If this is such a big issue for you, you could just name another example. It'd take, like, 5 words to say another feature in question unnecessarily changed. I'll happily do the research on how it changed over time.

It's clear that you don't like UB, but I don't think you've said anything more than that. I quite like that my compiler will optimize out dead null comparisons or some check that collapses to a 'a + C1 < a' after inlining/constant propagation. I think it's quite neat that not being able to assume signed wrapping means that one can run sanitizers that warn on such, without heaps of false-positives from people doing wrapping arith with it. If anything, I'd want some unsigned types with no unsigned wrapping (though I'd of course still want some way to do wrapping arith where needed)

gavinhoward · on Aug 4, 2024

> Having a standard state exact possible behavior is meaningless if in practice it isn't followed.

No, it means that the bug is documented to be in the platform, not the program.

> If this is such a big issue for you, you could just name another example. It'd take, like, 5 words to say another feature in question unnecessarily changed.

Okay, how about `signal()` being called in a multi-threaded program? Why couldn't they define it in C11 such that it could be called? Obviously, such a thing didn't really exist in C99, but it did in POSIX, and in POSIX, it wasn't, and still isn't, undefined. Why couldn't WG14 have simply made it implementation-defined?

> I quite like that my compiler will optimize out dead null comparisons or some check that collapses to a 'a + C1 < a' after inlining/constant propagation.

I'd rather not be forced to be a superhuman programmer.

dzaima · on Aug 5, 2024

> No, it means that the bug is documented to be in the platform, not the program.

Yes, it means that the platform is buggy, but that doesn't help anyone wanting to write portable-in-practice code. The standard specifying specific behavior is just giving a false sense of security.

> Okay, how about `signal()` being called in a multi-threaded program? Why couldn't they define it in C11 such that it could be called?

This is even more definitely not a case of compiler developer conflict of interest. And it's not a case of previously-defined behavior changing, so that set remains still at just realloc. (I wouldn't be surprised if there are more, but if it's not a thing easily listed off I find it hard to believe it's a real significant worry)

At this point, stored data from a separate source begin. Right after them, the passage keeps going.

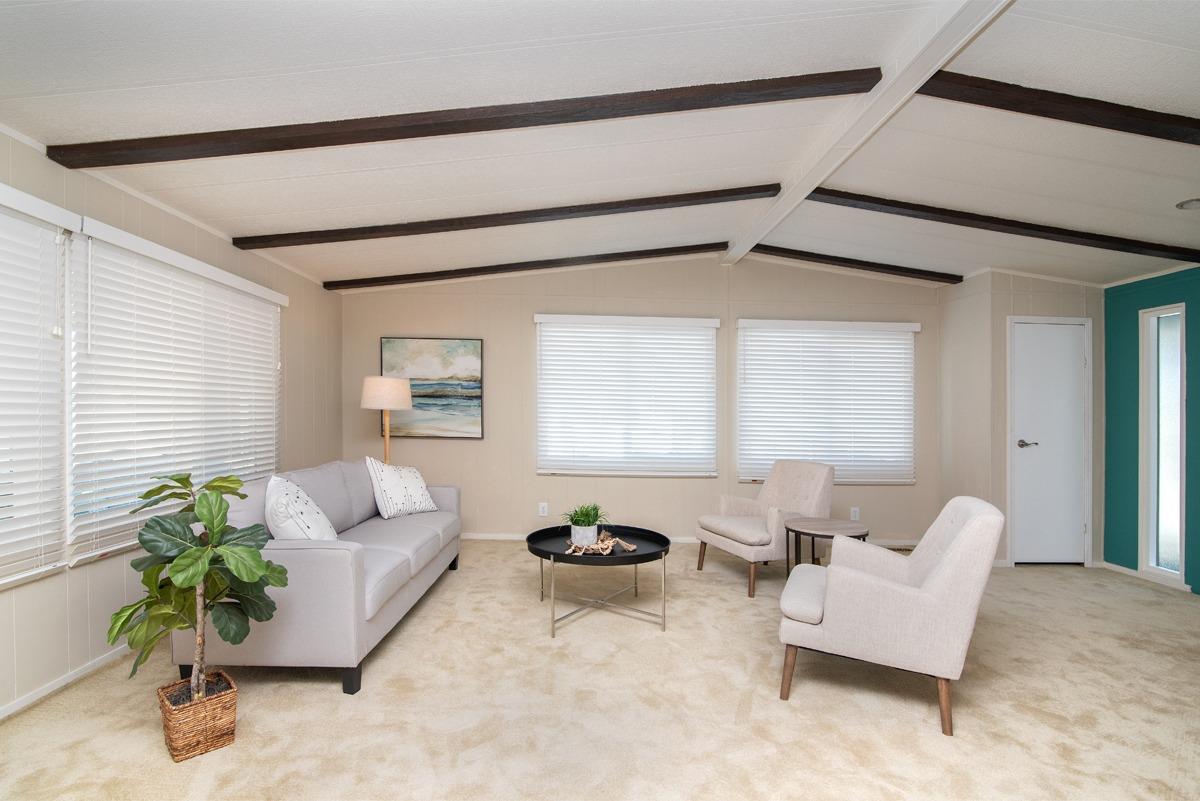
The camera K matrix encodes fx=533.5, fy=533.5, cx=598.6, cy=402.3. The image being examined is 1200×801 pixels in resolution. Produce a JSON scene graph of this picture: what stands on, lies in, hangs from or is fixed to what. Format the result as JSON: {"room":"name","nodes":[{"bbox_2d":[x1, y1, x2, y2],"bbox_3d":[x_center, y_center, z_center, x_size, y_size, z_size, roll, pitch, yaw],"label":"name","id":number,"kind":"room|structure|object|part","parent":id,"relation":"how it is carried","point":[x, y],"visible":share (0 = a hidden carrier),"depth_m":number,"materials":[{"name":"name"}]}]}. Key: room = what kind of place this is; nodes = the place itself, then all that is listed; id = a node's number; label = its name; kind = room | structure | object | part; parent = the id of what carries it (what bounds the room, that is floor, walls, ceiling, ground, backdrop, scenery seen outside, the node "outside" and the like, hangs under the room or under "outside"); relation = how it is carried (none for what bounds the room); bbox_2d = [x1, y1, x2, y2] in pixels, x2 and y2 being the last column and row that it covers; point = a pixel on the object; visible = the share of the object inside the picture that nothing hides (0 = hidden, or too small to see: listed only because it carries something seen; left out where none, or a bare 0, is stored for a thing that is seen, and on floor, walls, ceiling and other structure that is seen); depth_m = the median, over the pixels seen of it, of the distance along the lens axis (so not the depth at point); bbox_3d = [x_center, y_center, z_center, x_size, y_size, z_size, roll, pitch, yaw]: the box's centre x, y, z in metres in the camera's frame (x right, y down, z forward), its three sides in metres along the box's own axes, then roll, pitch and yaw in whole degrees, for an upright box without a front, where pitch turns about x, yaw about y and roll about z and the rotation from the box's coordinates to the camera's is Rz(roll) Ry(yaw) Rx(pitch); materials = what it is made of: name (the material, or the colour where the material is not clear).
{"room":"living room","nodes":[
{"label":"living room","id":0,"kind":"room"},
{"bbox_2d":[0,123,344,718],"bbox_3d":[-2.374,-0.026,1.552,0.146,2.552,7.121,0,0,-2],"label":"left wall","id":1,"kind":"structure","parent":0,"point":[118,584],"depth_m":2.66,"materials":[{"name":"paint"}]},
{"bbox_2d":[0,180,71,588],"bbox_3d":[-2.329,-0.102,1.748,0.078,1.655,1.395,0,0,-2],"label":"window blind","id":2,"kind":"structure","parent":1,"relation":"in","point":[3,187],"depth_m":2.18,"materials":[{"name":"white plastic"}]},
{"bbox_2d":[0,644,133,720],"bbox_3d":[-2.338,1.236,1.676,0.012,0.050,6.597,0,0,-2],"label":"baseboard","id":3,"kind":"structure","parent":1,"relation":"attached to","point":[12,708],"depth_m":2.34,"materials":[{"name":"white paint"}]},
{"bbox_2d":[70,216,282,562],"bbox_3d":[-2.100,-0.069,2.297,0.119,1.461,2.750,0,0,-2],"label":"window blind","id":4,"kind":"structure","parent":1,"relation":"in","point":[280,297],"depth_m":2.34,"materials":[{"name":"white plastic"}]},
{"bbox_2d":[0,540,1199,800],"bbox_3d":[0.672,1.316,1.923,6.383,0.099,6.328,0,0,-2],"label":"carpet floor","id":5,"kind":"structure","parent":0,"point":[766,701],"depth_m":2.22,"materials":[{"name":"beige carpet"}]},
{"bbox_2d":[156,671,237,761],"bbox_3d":[-1.497,1.163,1.998,0.209,0.199,0.217,0,0,44],"label":"wicker basket","id":6,"kind":"object","parent":5,"relation":"on","point":[205,748],"visible":0.8,"depth_m":1.94,"materials":[{"name":"brown wicker"}]},
{"bbox_2d":[108,469,289,704],"bbox_3d":[-1.441,0.746,1.943,0.564,0.976,0.513,0,0,-2],"label":"fiddle leaf fig","id":7,"kind":"object","parent":6,"relation":"in","point":[177,566],"visible":0.98,"depth_m":1.90,"materials":[{"name":"green plant"}]},
{"bbox_2d":[174,459,463,698],"bbox_3d":[-1.472,0.826,3.242,0.894,0.897,1.893,0,0,-2],"label":"sofa","id":8,"kind":"object","parent":5,"relation":"on","point":[306,549],"visible":0.72,"depth_m":2.43,"materials":[{"name":"grey fabric"}]},
{"bbox_2d":[264,474,338,541],"bbox_3d":[-1.471,0.580,2.652,0.293,0.454,0.502,0,0,-24],"label":"throw pillow","id":9,"kind":"object","parent":8,"relation":"on","point":[301,496],"visible":0.82,"depth_m":2.51,"materials":[{"name":"white fabric"}]},
{"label":"sofa leg","id":10,"kind":"part","parent":8,"relation":"part of","materials":[{"name":"black wood"}]},
{"bbox_2d":[367,457,439,518],"bbox_3d":[-1.400,0.595,3.806,0.254,0.441,0.524,0,0,29],"label":"throw pillow","id":11,"kind":"object","parent":8,"relation":"on","point":[416,496],"visible":0.99,"depth_m":3.69,"materials":[{"name":"white fabric"}]},
{"bbox_2d":[359,376,412,463],"bbox_3d":[-1.769,0.542,4.425,0.408,1.521,0.412,0,0,-2],"label":"floor lamp","id":12,"kind":"object","parent":5,"relation":"on","point":[376,391],"visible":0.81,"depth_m":4.27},
{"bbox_3d":[-1.743,-0.079,4.402,0.443,0.247,0.415,0,0,-2],"label":"lamp shade","id":13,"kind":"part","parent":12,"relation":"part of","materials":[{"name":"beige fabric"}]},
{"bbox_2d":[526,522,673,638],"bbox_3d":[0.008,1.051,3.241,0.836,0.446,0.848,0,0,-2],"label":"coffee table","id":14,"kind":"object","parent":5,"relation":"on","point":[541,556],"visible":0.83,"depth_m":3.12,"materials":[{"name":"black metal"}]},
{"bbox_2d":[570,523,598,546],"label":"plant pot","id":15,"kind":"object","parent":14,"relation":"on","point":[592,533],"visible":0.81,"depth_m":3.14,"materials":[{"name":"white ceramic"}]},
{"bbox_2d":[560,503,609,547],"bbox_3d":[-0.088,0.730,3.246,0.380,0.256,0.377,0,0,-2],"label":"potted plant","id":16,"kind":"object","parent":14,"relation":"on","point":[592,521],"visible":0.98,"depth_m":3.20,"materials":[{"name":"green plant"}]},
{"bbox_2d":[565,531,636,555],"bbox_3d":[0.012,0.820,3.115,0.426,0.080,0.299,0,0,-2],"label":"driftwood","id":17,"kind":"object","parent":14,"relation":"on","point":[632,547],"visible":0.94,"depth_m":3.08,"materials":[{"name":"brown wood"}]},
{"bbox_2d":[694,459,835,596],"bbox_3d":[1.234,0.860,3.951,0.822,0.843,0.732,0,0,-23],"label":"armchair","id":18,"kind":"object","parent":5,"relation":"on","point":[719,526],"visible":0.94,"depth_m":3.87,"materials":[{"name":"beige fabric"}]},
{"bbox_2d":[782,517,867,577],"bbox_3d":[1.430,1.026,3.389,0.513,0.506,0.506,0,0,-2],"label":"side table","id":19,"kind":"object","parent":5,"relation":"on","point":[809,533],"visible":0.69,"depth_m":3.34,"materials":[{"name":"brown wood"}]},
{"bbox_2d":[777,496,1004,737],"bbox_3d":[1.274,0.854,2.457,0.827,0.858,0.728,0,0,26],"label":"armchair","id":20,"kind":"object","parent":5,"relation":"on","point":[968,531],"visible":0.99,"depth_m":2.15,"materials":[{"name":"fabric"}]},
{"bbox_2d":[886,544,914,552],"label":"floor vent","id":21,"kind":"object","parent":5,"relation":"in","point":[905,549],"visible":0.36,"depth_m":4.69,"materials":[{"name":"metal"}]},
{"bbox_2d":[1,0,1199,292],"bbox_3d":[0.730,-1.231,1.776,6.477,0.170,7.268,0,0,-2],"label":"ceiling","id":22,"kind":"structure","parent":0,"point":[747,176],"depth_m":2.32,"materials":[{"name":"white paint"}]},
{"bbox_2d":[48,68,872,169],"bbox_3d":[-0.586,-1.217,2.257,3.356,0.276,0.111,0,0,-2],"label":"ceiling beam","id":23,"kind":"structure","parent":22,"relation":"attached to","point":[412,136],"depth_m":2.21,"materials":[{"name":"brown wood"}]},
{"bbox_2d":[232,185,774,250],"bbox_3d":[-0.586,-1.235,3.503,3.945,0.177,0.144,0,0,-2],"label":"ceiling beam","id":24,"kind":"structure","parent":22,"relation":"attached to","point":[600,213],"depth_m":3.44,"materials":[{"name":"brown wood"}]},
{"bbox_2d":[318,241,725,290],"bbox_3d":[-0.470,-1.217,4.640,4.398,0.160,0.132,0,0,-2],"label":"ceiling beam","id":25,"kind":"structure","parent":22,"relation":"attached to","point":[386,283],"depth_m":4.59,"materials":[{"name":"brown wood"}]},
{"bbox_2d":[745,242,960,282],"bbox_3d":[2.045,-1.224,4.607,2.505,0.135,0.132,0,0,-2],"label":"ceiling beam","id":26,"kind":"structure","parent":22,"relation":"attached to","point":[851,262],"depth_m":4.58,"materials":[{"name":"brown wood"}]},
{"bbox_2d":[720,0,1013,267],"bbox_3d":[1.271,-1.356,1.406,0.124,0.136,6.539,0,0,-2],"label":"ceiling beam","id":27,"kind":"structure","parent":22,"relation":"attached to","point":[759,232],"depth_m":2.31,"materials":[{"name":"white paint"}]},
{"bbox_2d":[815,190,1198,265],"bbox_3d":[2.699,-1.157,3.421,3.669,0.185,0.160,0,0,-2],"label":"ceiling beam","id":28,"kind":"structure","parent":22,"relation":"attached to","point":[1128,251],"depth_m":3.38,"materials":[{"name":"brown wood"}]},
{"bbox_2d":[921,72,1199,145],"bbox_3d":[2.725,-1.154,2.140,3.088,0.263,0.097,0,0,-2],"label":"ceiling beam","id":29,"kind":"structure","parent":22,"relation":"attached to","point":[1126,113],"depth_m":2.07,"materials":[{"name":"brown wood"}]},
{"bbox_2d":[1176,197,1199,209],"bbox_3d":[3.168,-1.057,2.831,0.152,0.012,0.151,0,0,-2],"label":"recessed light","id":30,"kind":"object","parent":22,"relation":"in","point":[1189,204],"visible":0.99,"depth_m":2.84,"materials":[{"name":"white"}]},
{"bbox_2d":[338,253,945,546],"bbox_3d":[0.463,-0.100,4.994,6.001,2.782,0.147,0,0,-2],"label":"back wall","id":31,"kind":"structure","parent":0,"point":[520,321],"depth_m":4.91,"materials":[{"name":"beige paint"}]},
{"bbox_2d":[380,337,483,439],"bbox_3d":[-1.512,-0.132,4.837,0.895,0.917,0.035,0,0,-2],"label":"painting","id":32,"kind":"object","parent":31,"relation":"attached to","point":[470,346],"visible":0.9,"depth_m":4.83},
{"bbox_2d":[538,502,548,516],"bbox_3d":[-0.507,0.969,4.831,0.074,0.125,0.012,0,0,-2],"label":"wall socket","id":33,"kind":"object","parent":31,"relation":"attached to","point":[541,510],"visible":0.99,"depth_m":4.83,"materials":[{"name":"white plastic"}]},
{"bbox_2d":[534,314,718,476],"bbox_3d":[0.243,-0.029,4.996,1.646,1.445,0.130,0,0,-2],"label":"window","id":34,"kind":"structure","parent":31,"relation":"in","point":[541,318],"depth_m":4.97,"materials":[{"name":"white plastic"}]},
{"bbox_2d":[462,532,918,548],"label":"baseboard","id":35,"kind":"structure","parent":31,"relation":"attached to","point":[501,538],"depth_m":4.88,"materials":[{"name":"white paint"}]},
{"bbox_2d":[736,318,917,485],"bbox_3d":[2.119,0.021,5.024,1.666,1.487,0.133,0,0,-2],"label":"window","id":36,"kind":"structure","parent":31,"relation":"in","point":[745,325],"depth_m":5.00,"materials":[{"name":"white plastic"}]},
{"bbox_2d":[850,507,859,520],"bbox_3d":[2.375,1.032,4.949,0.076,0.120,0.009,0,0,-2],"label":"wall socket","id":37,"kind":"object","parent":31,"relation":"attached to","point":[853,517],"visible":0.97,"depth_m":4.95,"materials":[{"name":"white plastic"}]},
{"bbox_2d":[936,270,1102,568],"bbox_3d":[3.649,0.012,4.636,0.973,2.604,0.707,0,0,-2],"label":"closet wall","id":38,"kind":"structure","parent":0,"point":[1048,297],"depth_m":4.34,"materials":[{"name":"paint"}]},
{"bbox_2d":[1009,317,1088,564],"bbox_3d":[3.609,0.315,4.263,0.665,1.989,0.097,0,0,-2],"label":"door","id":39,"kind":"structure","parent":38,"relation":"in","point":[1032,542],"depth_m":4.28,"materials":[{"name":"white paint"}]},
{"bbox_3d":[3.402,0.337,4.270,0.141,0.064,0.136,0,0,-2],"label":"door handle","id":40,"kind":"part","parent":39,"relation":"part of","materials":[{"name":"silver metal"}]},
{"bbox_2d":[1102,264,1199,598],"bbox_3d":[4.218,0.014,1.460,0.136,2.616,6.052,0,0,-2],"label":"green wall","id":41,"kind":"structure","parent":0,"point":[1130,517],"depth_m":4.04,"materials":[{"name":"teal paint"}]},
{"bbox_2d":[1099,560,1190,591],"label":"baseboard","id":42,"kind":"structure","parent":41,"relation":"attached to","point":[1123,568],"depth_m":3.98,"materials":[{"name":"white paint"}]},
{"bbox_2d":[1139,303,1186,586],"bbox_3d":[4.113,0.287,3.876,0.101,1.984,0.303,0,0,-2],"label":"window","id":43,"kind":"structure","parent":41,"relation":"in","point":[1154,549],"depth_m":3.91,"materials":[{"name":"glass"}]}
]}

But POSIX defines it anyway; and as signals are rather pointless without platform-specific assumptions, it's not like it matters for portability. Honestly, having signals as-is in the C standard feels rather useless to me in general. And 'man 2 signal' warns to not use 'signal()', recommending the non-standard sigaction instead.

And, as far as I can tell, implementation-defined vs undefined barely matters, given that a platform may choose to define the implementation-defined thing as doing arbitrary things anyway, or, conversely, indeed document specific behavior for undefined things. The most significant thing I can tell from the wording is that implementation-defined requires the behavior to be documented, but I am fairly sure there are many C compilers that don't document everything implementation-defined.

> I'd rather not be forced to be a superhuman programmer.

All you have to do is not use signed integers for doing modular/bitwise arithmetic just as much as you don't use integers for doing floating-point arithmetic. It's not much to ask. And the null pointer thing isn't even an issue for userspace code (i.e. what 99.99% of programmers write).

I do think think configuring behavior of various things should be more prevalent & nicer to do; even in cases where a language/platform does define specific behavior, it may nevertheless be undesired (e.g. a+1<a might not work for overflow checking if signed addition was implementation-defined (and, say, a platform defines it as saturating), and so portable projects still couldn't use it for such).